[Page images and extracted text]
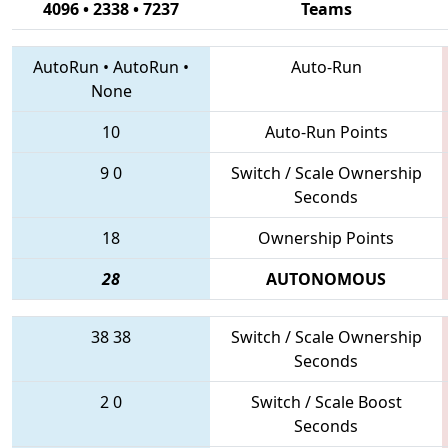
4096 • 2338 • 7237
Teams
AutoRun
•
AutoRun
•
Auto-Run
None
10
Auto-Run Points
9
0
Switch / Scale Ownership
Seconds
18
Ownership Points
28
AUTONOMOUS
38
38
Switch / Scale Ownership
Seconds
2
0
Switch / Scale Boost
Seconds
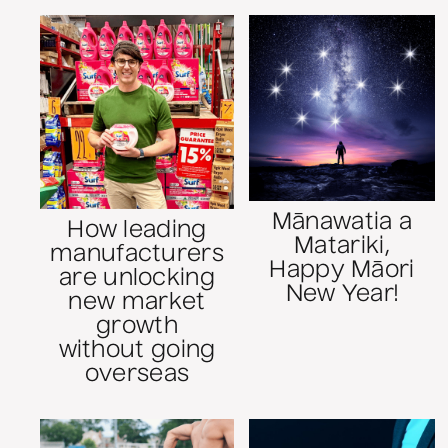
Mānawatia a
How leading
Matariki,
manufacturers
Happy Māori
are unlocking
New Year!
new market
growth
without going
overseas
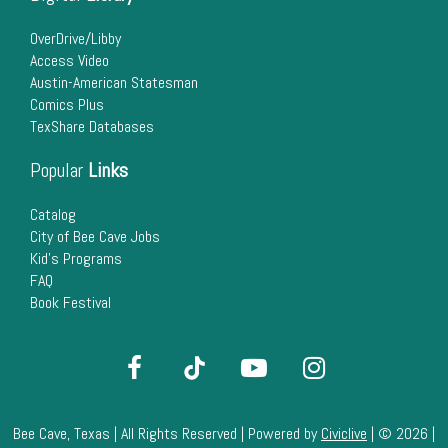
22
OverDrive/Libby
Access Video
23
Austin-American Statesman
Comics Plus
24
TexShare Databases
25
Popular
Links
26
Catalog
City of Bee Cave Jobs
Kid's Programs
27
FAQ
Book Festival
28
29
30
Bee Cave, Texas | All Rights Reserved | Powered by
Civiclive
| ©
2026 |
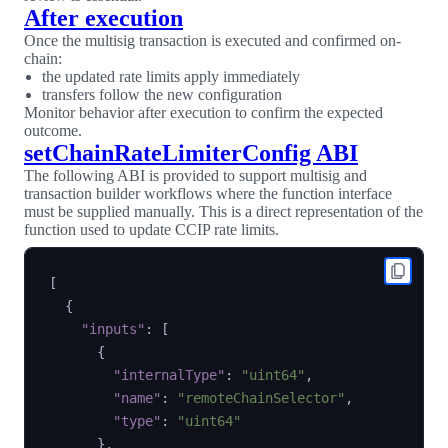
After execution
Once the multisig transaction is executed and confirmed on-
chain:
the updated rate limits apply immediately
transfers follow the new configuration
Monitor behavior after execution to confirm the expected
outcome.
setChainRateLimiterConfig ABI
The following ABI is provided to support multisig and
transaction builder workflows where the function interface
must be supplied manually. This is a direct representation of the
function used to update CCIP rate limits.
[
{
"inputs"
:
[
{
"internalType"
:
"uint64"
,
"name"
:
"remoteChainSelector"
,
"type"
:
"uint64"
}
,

==

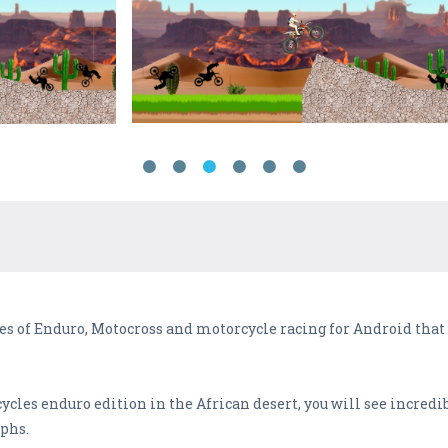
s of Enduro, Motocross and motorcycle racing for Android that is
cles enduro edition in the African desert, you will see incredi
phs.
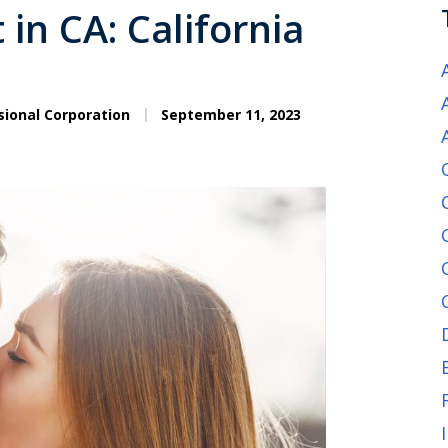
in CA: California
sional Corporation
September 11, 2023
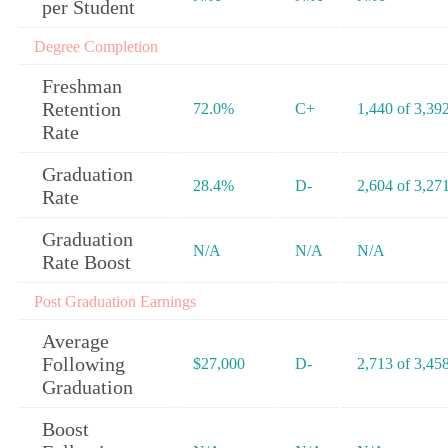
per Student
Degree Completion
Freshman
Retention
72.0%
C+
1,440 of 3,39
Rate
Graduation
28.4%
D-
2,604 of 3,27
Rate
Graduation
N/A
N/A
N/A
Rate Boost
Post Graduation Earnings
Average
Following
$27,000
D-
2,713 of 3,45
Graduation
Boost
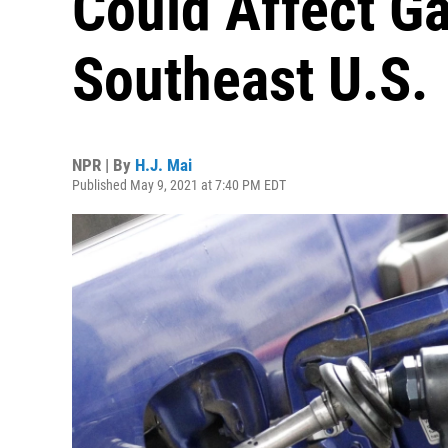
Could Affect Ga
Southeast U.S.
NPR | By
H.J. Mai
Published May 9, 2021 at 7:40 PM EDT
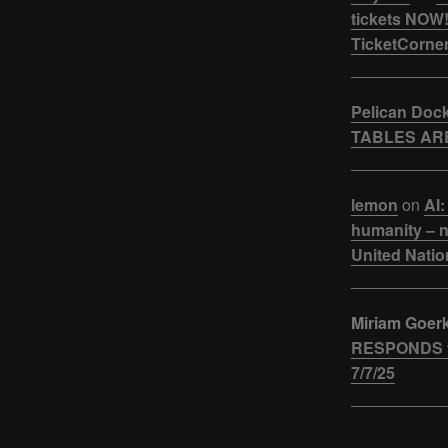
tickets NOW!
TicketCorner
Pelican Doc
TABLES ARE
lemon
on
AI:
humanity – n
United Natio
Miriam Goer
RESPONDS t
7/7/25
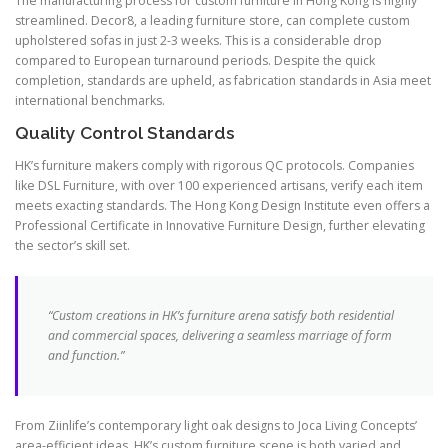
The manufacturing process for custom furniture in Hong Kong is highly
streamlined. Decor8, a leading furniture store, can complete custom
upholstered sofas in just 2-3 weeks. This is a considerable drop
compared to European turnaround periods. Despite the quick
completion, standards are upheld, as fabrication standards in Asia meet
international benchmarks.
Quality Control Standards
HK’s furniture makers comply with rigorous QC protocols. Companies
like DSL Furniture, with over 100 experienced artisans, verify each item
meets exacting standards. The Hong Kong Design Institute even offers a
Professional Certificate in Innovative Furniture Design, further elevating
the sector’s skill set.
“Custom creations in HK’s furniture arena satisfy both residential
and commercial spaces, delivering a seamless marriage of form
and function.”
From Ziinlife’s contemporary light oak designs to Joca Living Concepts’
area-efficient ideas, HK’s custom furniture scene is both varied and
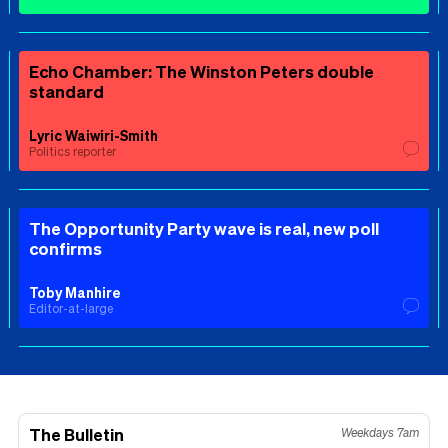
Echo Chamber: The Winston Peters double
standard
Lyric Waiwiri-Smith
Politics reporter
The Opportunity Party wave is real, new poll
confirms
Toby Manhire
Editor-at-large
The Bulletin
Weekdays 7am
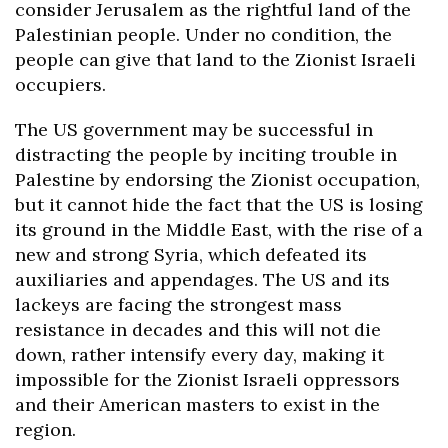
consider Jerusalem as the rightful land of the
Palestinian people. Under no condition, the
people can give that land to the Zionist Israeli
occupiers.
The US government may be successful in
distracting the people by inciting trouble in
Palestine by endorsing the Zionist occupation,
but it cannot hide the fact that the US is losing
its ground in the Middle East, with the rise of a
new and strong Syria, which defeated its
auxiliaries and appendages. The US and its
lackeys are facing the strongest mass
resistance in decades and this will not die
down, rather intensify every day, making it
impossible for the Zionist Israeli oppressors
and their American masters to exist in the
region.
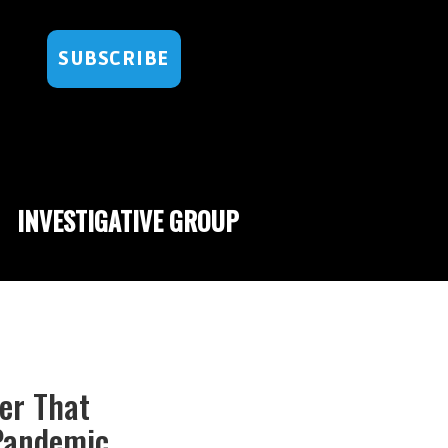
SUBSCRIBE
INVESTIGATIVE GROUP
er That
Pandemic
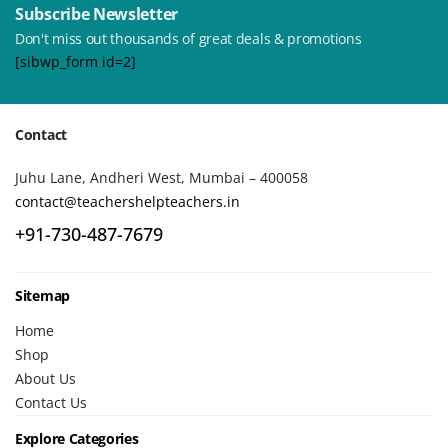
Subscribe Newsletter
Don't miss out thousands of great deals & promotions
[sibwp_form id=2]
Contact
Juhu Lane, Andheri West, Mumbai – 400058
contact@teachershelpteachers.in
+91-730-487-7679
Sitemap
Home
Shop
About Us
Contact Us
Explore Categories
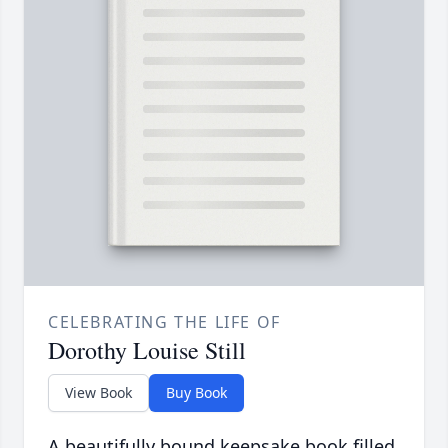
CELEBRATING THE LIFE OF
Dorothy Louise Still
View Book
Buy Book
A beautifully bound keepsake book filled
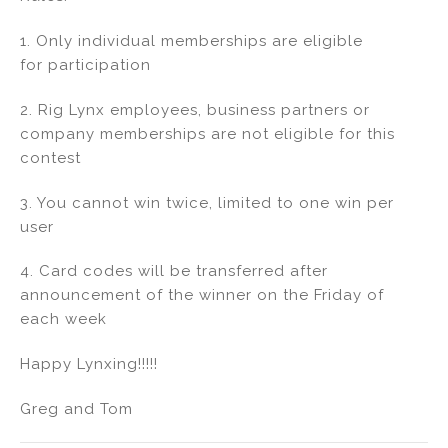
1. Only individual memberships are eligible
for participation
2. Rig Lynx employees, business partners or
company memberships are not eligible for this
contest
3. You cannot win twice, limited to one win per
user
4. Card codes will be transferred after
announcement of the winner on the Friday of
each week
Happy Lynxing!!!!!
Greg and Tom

To do:
Filter the records above for lines containing the word "cannot", and copy those lines.

Answer to this task:
but it cannot hide the fact that the US is losing
3. You cannot win twice, limited to one win per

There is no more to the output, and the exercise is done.